Blender: A Traffic-Aware Container Placement for Containerized Data Centers

Instantiated containers of an application are distributed across multiple Physical Machines (PMs) to achieve high parallel performance. Container placement plays a vital role in network traffic and the performance of containerized data centers. Existing container placement techniques do not consider the container traffic pattern, which is inadequate. To resolve this conflict, we investigate network traffic between containers and observe that it exhibits a Zipf-like distribution. We propose a novel container placement approach - Blender - by leveraging the Zipf-like distribution. Based on network traffic correlation, Blender employs RefineAlg and SplitAlg to divide containers of applications into blocks, and place these blocks across virtual machines.
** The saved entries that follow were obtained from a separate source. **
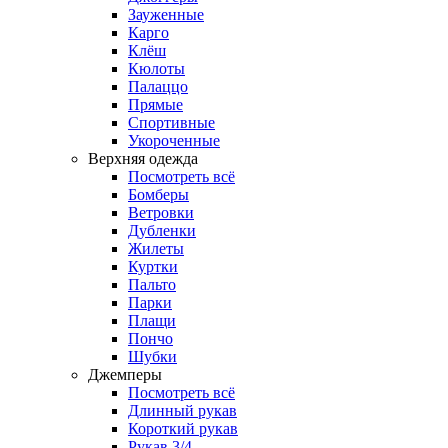
Зауженные
Карго
Клёш
Кюлоты
Палаццо
Прямые
Спортивные
Укороченные
Верхняя одежда
Посмотреть всё
Бомберы
Ветровки
Дубленки
Жилеты
Куртки
Пальто
Парки
Плащи
Пончо
Шубки
Джемперы
Посмотреть всё
Длинный рукав
Короткий рукав
Рукав 3/4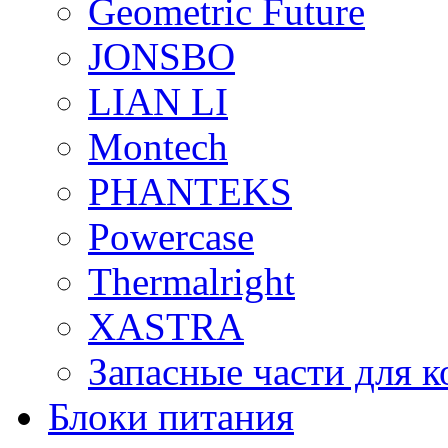
Geometric Future
JONSBO
LIAN LI
Montech
PHANTEKS
Powercase
Thermalright
XASTRA
Запасные части для 
Блоки питания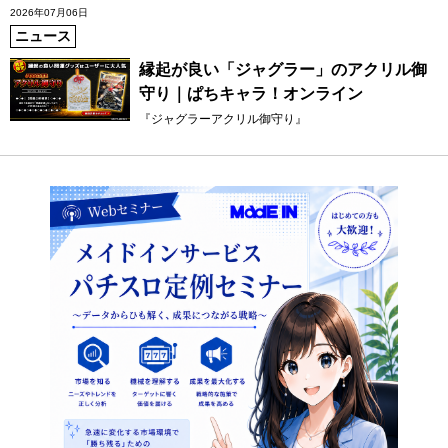
2026年07月06日
ニュース
縁起が良い「ジャグラー」のアクリル御
守り｜ぱちキャラ！オンライン
『ジャグラーアクリル御守り』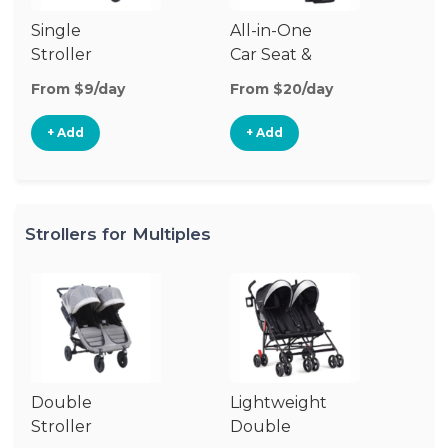
Single
All-in-One
Li
Stroller
Car Seat &
Si
Stroller
St
From $9/day
From $20/day
Fr
+ Add
+ Add
Strollers for Multiples
Double
Lightweight
Jo
Stroller
Double
D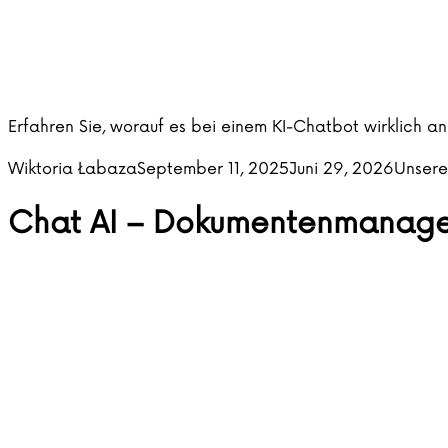
Erfahren Sie, worauf es bei einem KI-Chatbot wirklich 
Posted by
Posted
Wiktoria Łabaza
September 11, 2025
Juni 29, 2026
Unsere
Chat AI – Dokumentenmanagem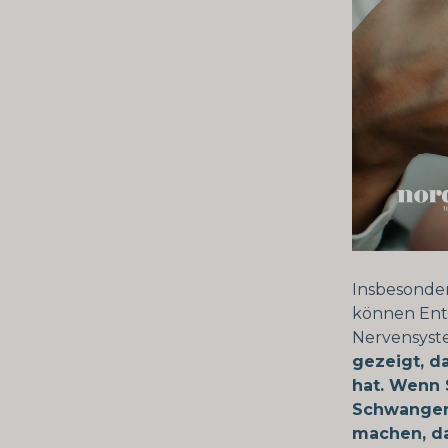
Insbesonder
können Ent
Nervensyst
gezeigt, d
hat. Wenn 
Schwangers
machen, da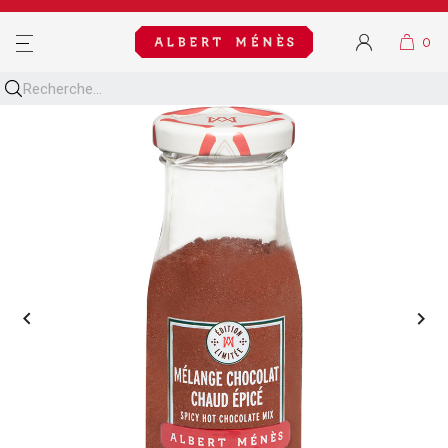
MENU

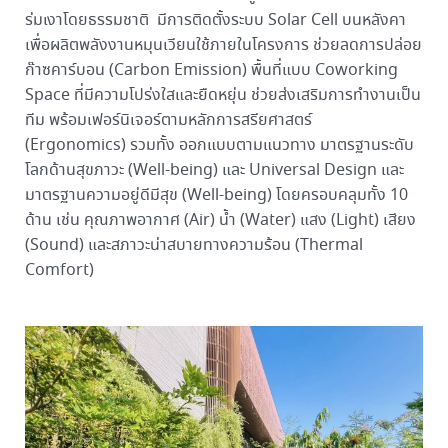
ร่มเงาโดยธรรมชาติ มีการติดตั้งระบบ Solar Cell บนหลังคา
เพื่อผลิตพลังงานหมุนเวียนใช้ภายในโครงการ ช่วยลดการปล่อย
ก๊าซคาร์บอน (Carbon Emission) พื้นที่แบบ Coworking
Space ที่มีความโปร่งใสและยืดหยุ่น ช่วยส่งเสริมการทำงานเป็น
ทีม พร้อมเฟอร์นิเจอร์ตามหลักการสรียศาสตร์
(Ergonomics) รวมทั้ง ออกแบบตามแนวทาง มาตรฐานระดับ
โลกด้านสุขภาวะ (Well-being) และ Universal Design และ
มาตรฐานความอยู่ดีมีสุข (Well-being) โดยครอบคลุมทั้ง 10
ด้าน เช่น คุณภาพอากาศ (Air) น้ำ (Water) แสง (Light) เสียง
(Sound) และสภาวะน่าสบายทางความร้อน (Thermal
Comfort)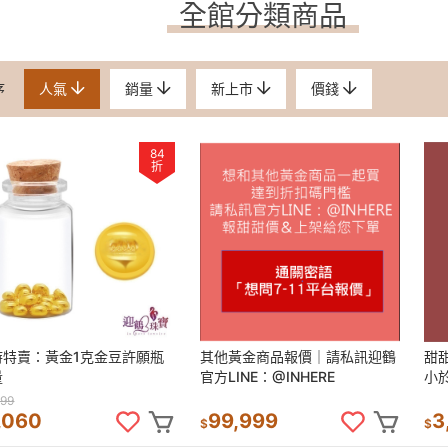
全館分類商品
序
人氣
銷量
新上市
價錢
84
折
時特賣：黃金1克金豆許願瓶
其他黃金商品報價｜請私訊迎鶴
甜
量
官方LINE：@INHERE
小於
999
,060
99,999
3
$
$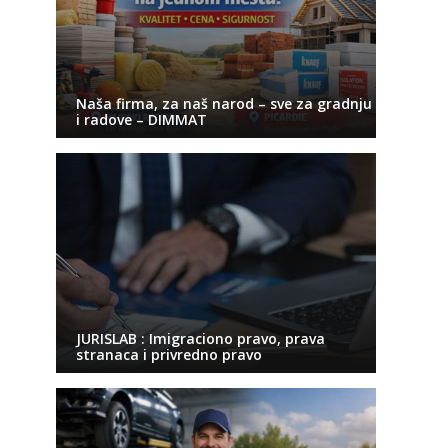
Naša firma, za naš narod – sve za gradnju
i radove – DIMMAT
JURISLAB : Imigraciono pravo, prava
stranaca i privredno pravo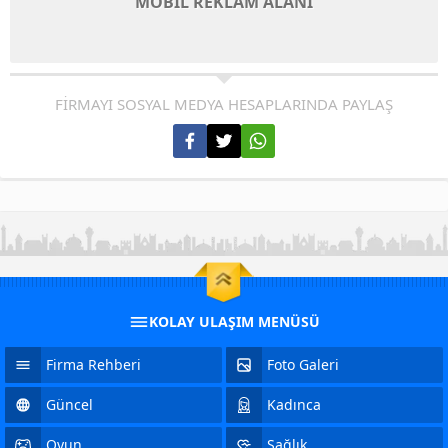
MOBİL REKLAM ALANI
FİRMAYI SOSYAL MEDYA HESAPLARINDA PAYLAŞ
KOLAY ULAŞIM MENÜSÜ
Firma Rehberi
Foto Galeri
Güncel
Kadınca
Oyun
Sağlık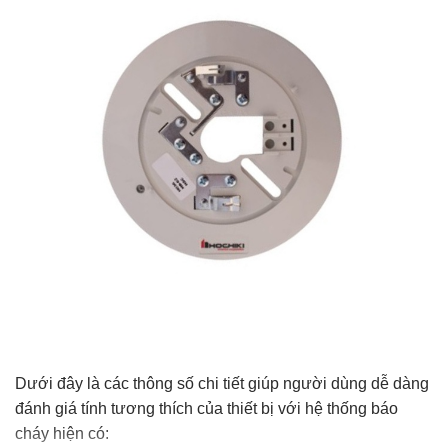
Dưới đây là các thông số chi tiết giúp người dùng dễ dàng
đánh giá tính tương thích của thiết bị với hệ thống báo
cháy hiện có: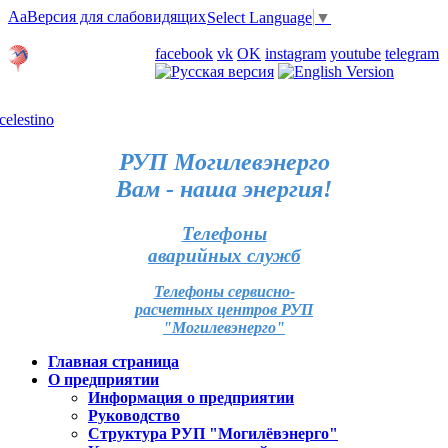
Aa
Версия для слабовидящих
Select Language
▼
Личный кабинет
facebook
vk
OK
instagram
youtube
telegram
Карта отделений
РУП Могилевэнерго
Вам - наша энергия!
Телефоны
аварийных служб
Телефоны сервисно-
расчетных центров РУП
"Могилевэнерго"
Главная страница
О предприятии
Информация о предприятии
Руководство
Структура РУП "Могилёвэнерго"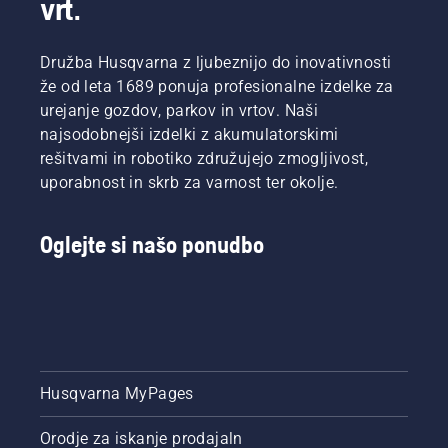
vrt.
Družba Husqvarna z ljubeznijo do inovativnosti
že od leta 1689 ponuja profesionalne izdelke za
urejanje gozdov, parkov in vrtov. Naši
najsodobnejši izdelki z akumulatorskimi
rešitvami in robotiko združujejo zmogljivost,
uporabnost in skrb za varnost ter okolje.
Oglejte si našo ponudbo
Husqvarna MyPages
Orodje za iskanje prodajaln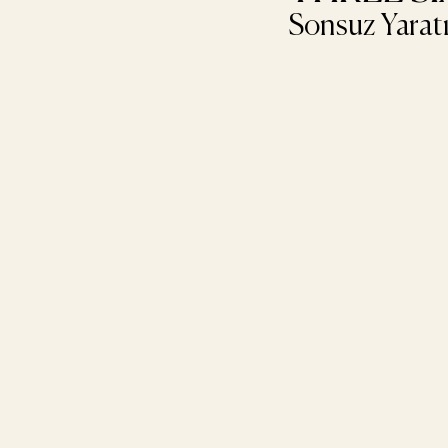
Sonsuz Yaratıc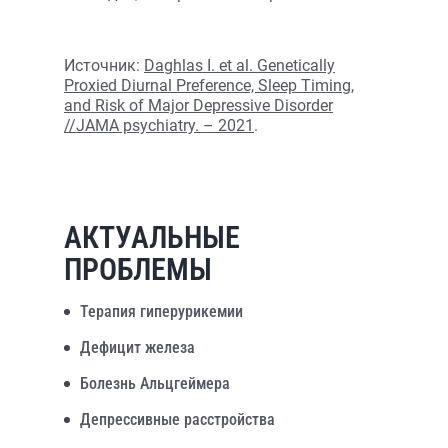
Источник:
Daghlas I. et al. Genetically
Proxied Diurnal Preference, Sleep Timing,
and Risk of Major Depressive Disorder
//JAMA psychiatry. – 2021
.
АКТУАЛЬНЫЕ
ПРОБЛЕМЫ
Терапия гиперурикемии
Дефицит железа
Болезнь Альцгеймера
Депрессивные расстройства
Blender exhibits two salient features: (i) it minimizes inter-block traffic by arranging the containers that communicate frequently in the same block. (ii) it achieves good load balancing by combining blocks according to the resource types they require and distributing them across multiple PMs. We compare Blender against two state-of-the-art methods SBP and CA-WFD. The experimental results show that Blender significantly reduces communication traffic. In particular, for the same number of PMs, Blender reduces the traffic of SBP and CA-WFD by 22% and 32%, respectively. Furthermore, with Blender in place, the physical resources of hosting PMs are well balanced and utilized.